As of December 31, 2010, the International Bank for Reconstruction and Development (IBRD) had seven active investment projects in Uruguay with total commitments of US$285.3 million in various sectors including roads, water and sanitation, education, health, innovation and rural development. In October 2010, an additional facility (a Programmatic Development Policy Loan) was approved for US$100 million along with the new Country Partnership Strategy for 2010–2015. This is complemented by two ongoing projects through the Global Environment Facility and other trust funds. In the context of the new Country Partnership Strategy, investment lending projects in the areas of institutional strengthening, infrastructure and climate change are being prepared as well as another Development Policy Loan to back public sector reforms.

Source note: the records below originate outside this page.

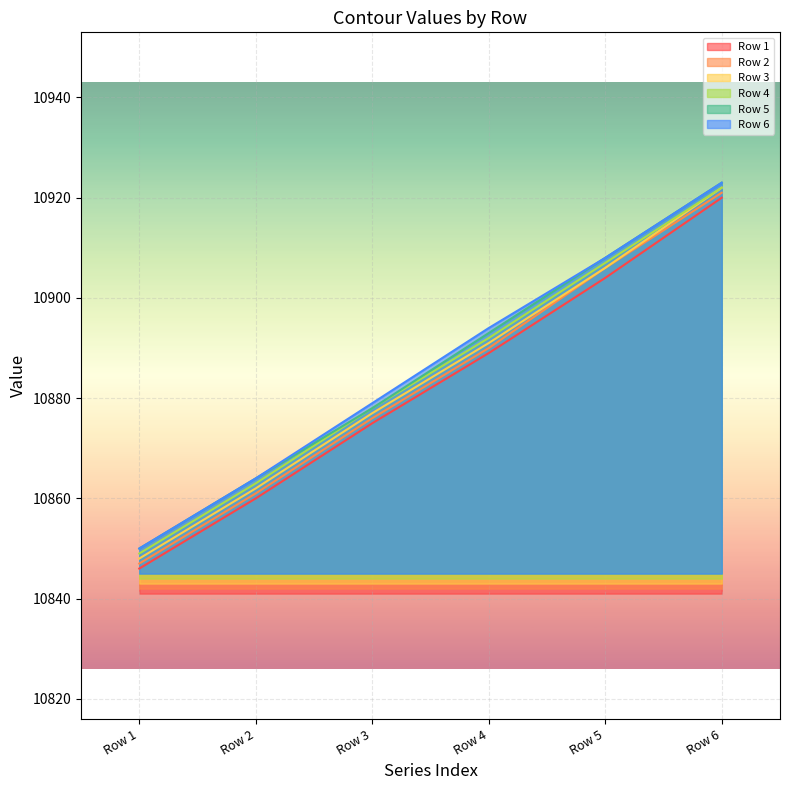

List the series in order of their peak value, lowest first.

Row 1, Row 2, Row 3, Row 4, Row 5, Row 6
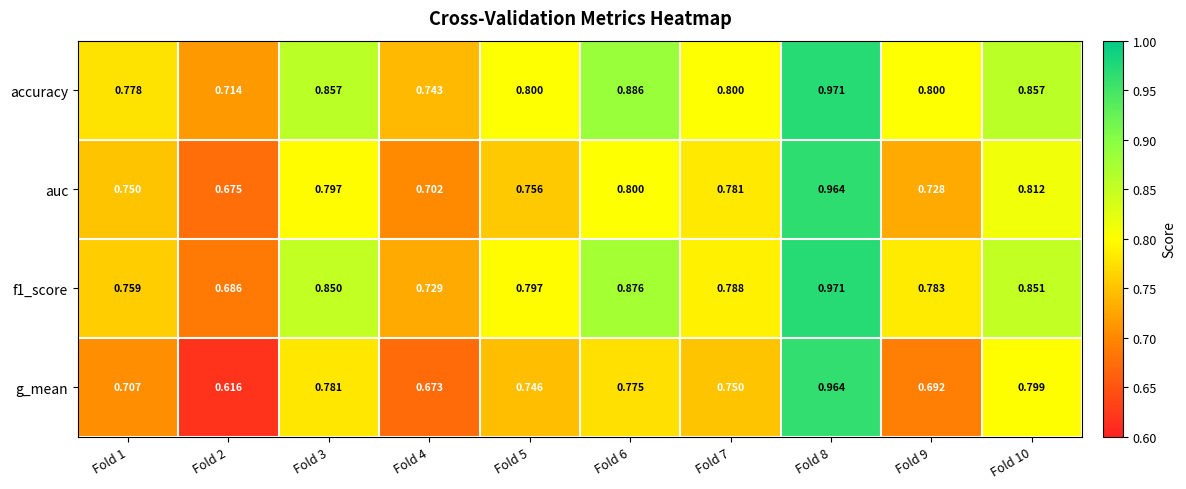

Which series changed the most between Fold 4 and Fold 8?

g_mean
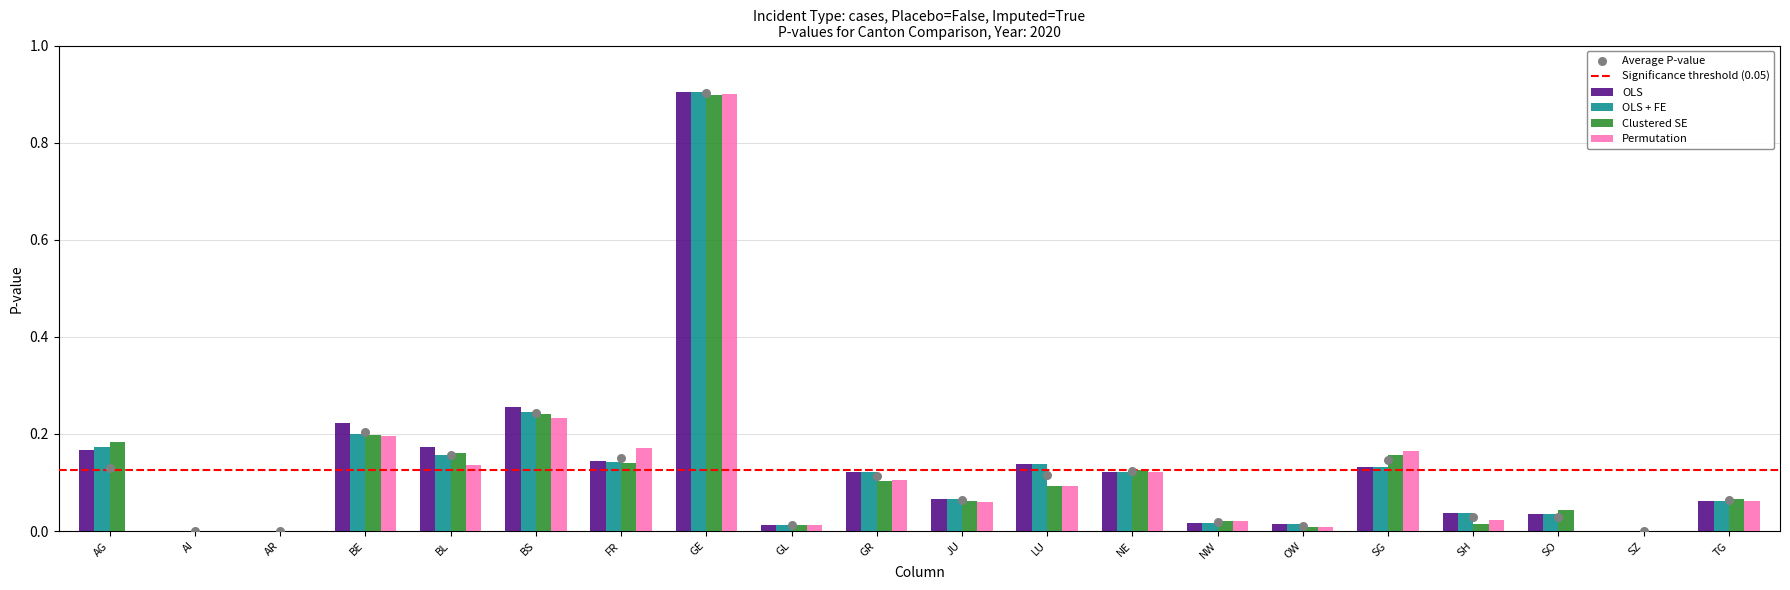

Is the value of OLS at OW greater than the value of Permutation at AR?

Yes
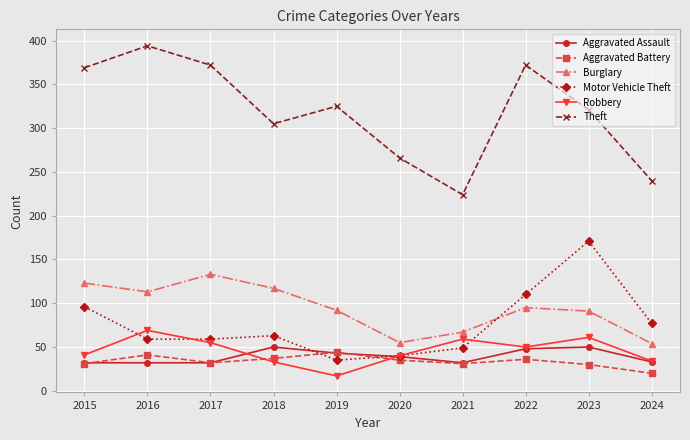

What is the difference between the maximum and minimum values in the Robbery series?

52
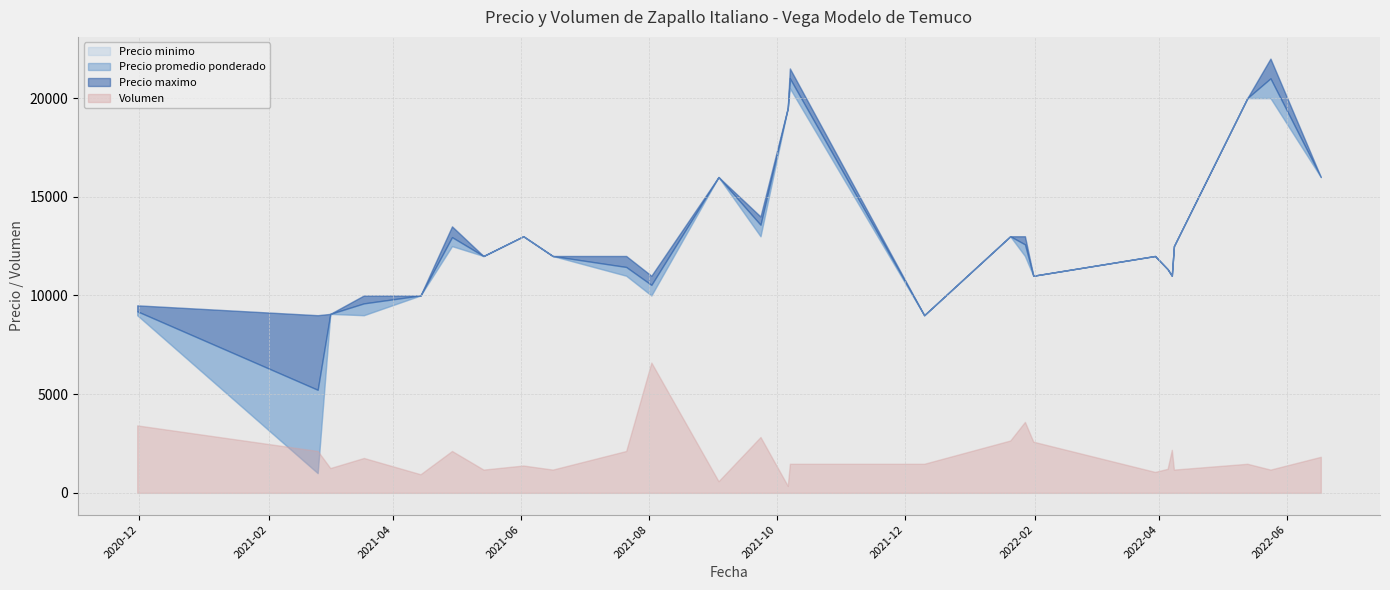

True or false: Precio promedio ponderado and Precio maximo intersect in this chart.

False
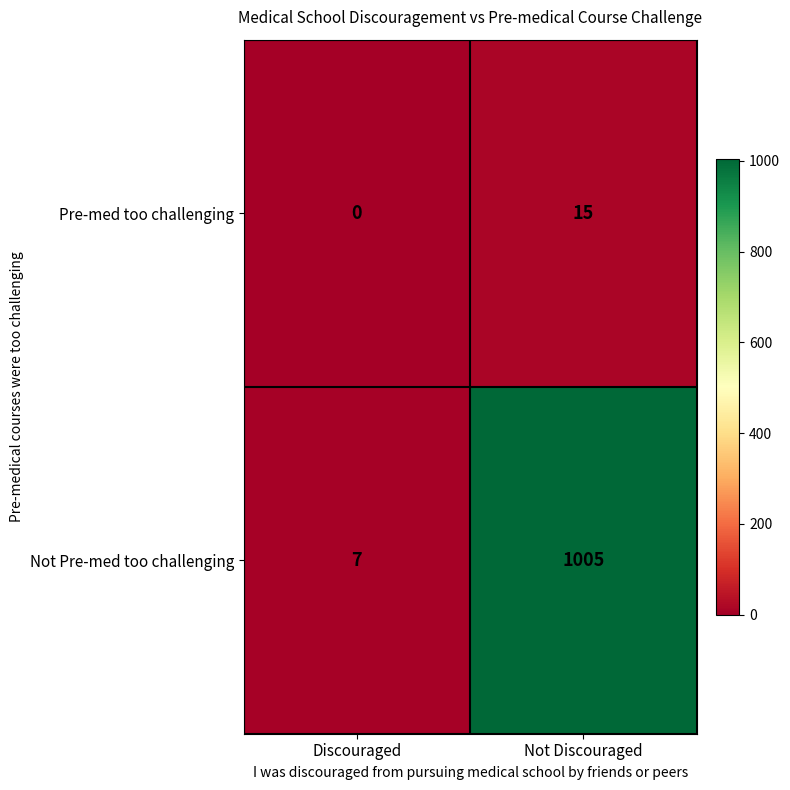

The Not Pre-med too challenging series shows 7 at Discouraged. True or false?

True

Moreover, the Bank is preparing a series of analytical and advisory activities to be delivered during 2010-2015.
The IDB’s support to Uruguay was also augmented by significant lending support from the Inter-American Development Bank, which provided US$1.6 billion in credits through 2005-2009, and the Andean Development Corporation, which increased its lending from US$70 million to US$590 million over the same period.

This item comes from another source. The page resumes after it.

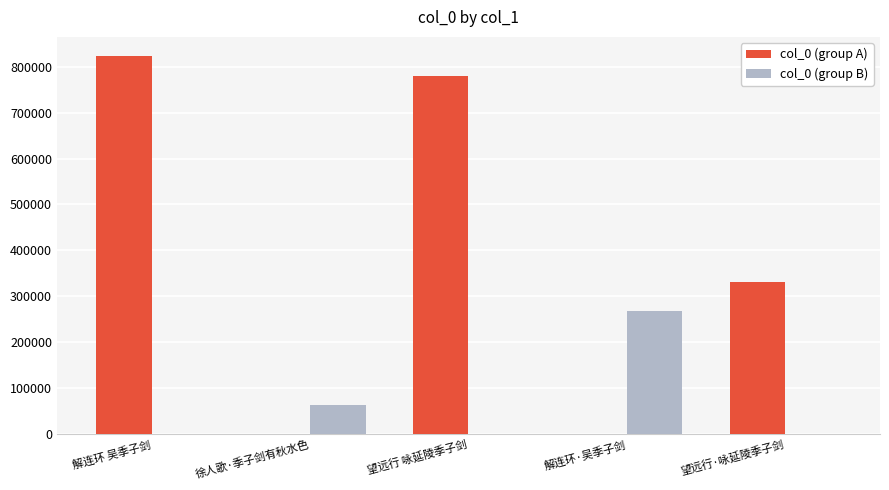

Reading left to right, extract all data points from this chart.

col_0 (group A): 823327	0	780058	0	332007
col_0 (group B): 0	63931	0	269290	0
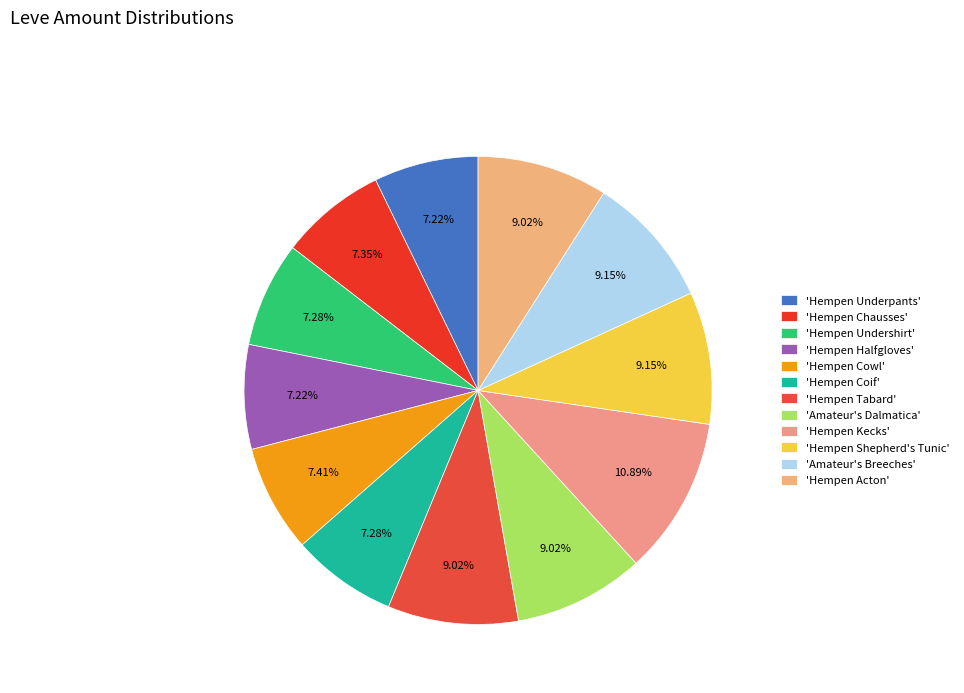

How many segments does this pie chart have?

12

In 2006, the United Nations in Uruguay developed the United Nations Development Assistance Framework for the period 2007-2010, which provided financing of approximately US$32.8 million, and as of April 2010, bilateral and other partners in Uruguay were financing 412 non-refundable cooperation projects amounting to over US$215 million.
The Bank’s 2010-2015 Country Partnership Strategy aims to help Uruguay take the next steps in reforming its economy, delivering greater competitiveness and less susceptibility to outside shocks while also enhancing social outcomes to further improve social inclusion. The Bank also is placing an increasing emphasis on assisting national efforts in managing climate change-related risks.
The proposed Country Partnership Strategy includes a Bank lending program of approximately US$700 million, together with an active International Finance Corporation (IFC) program, and strategic analytical and advisory efforts between the Bank and the government. The proposed strategy places a heightened emphasis on supporting Uruguay in accessing international expertise and best practices, as well as sharing its own experiences with other countries through South-South exchanges.
Economic reforms backed by the Bank during the past decade have helped the government deliver tangible benefits to people across Uruguay. Strong economic growth is essential to deliver new jobs and to raise incomes, and the Bank also complimented its lending and technical support on economic initiatives by working with the government on social programs, such as family allowances, health reforms, and education projects.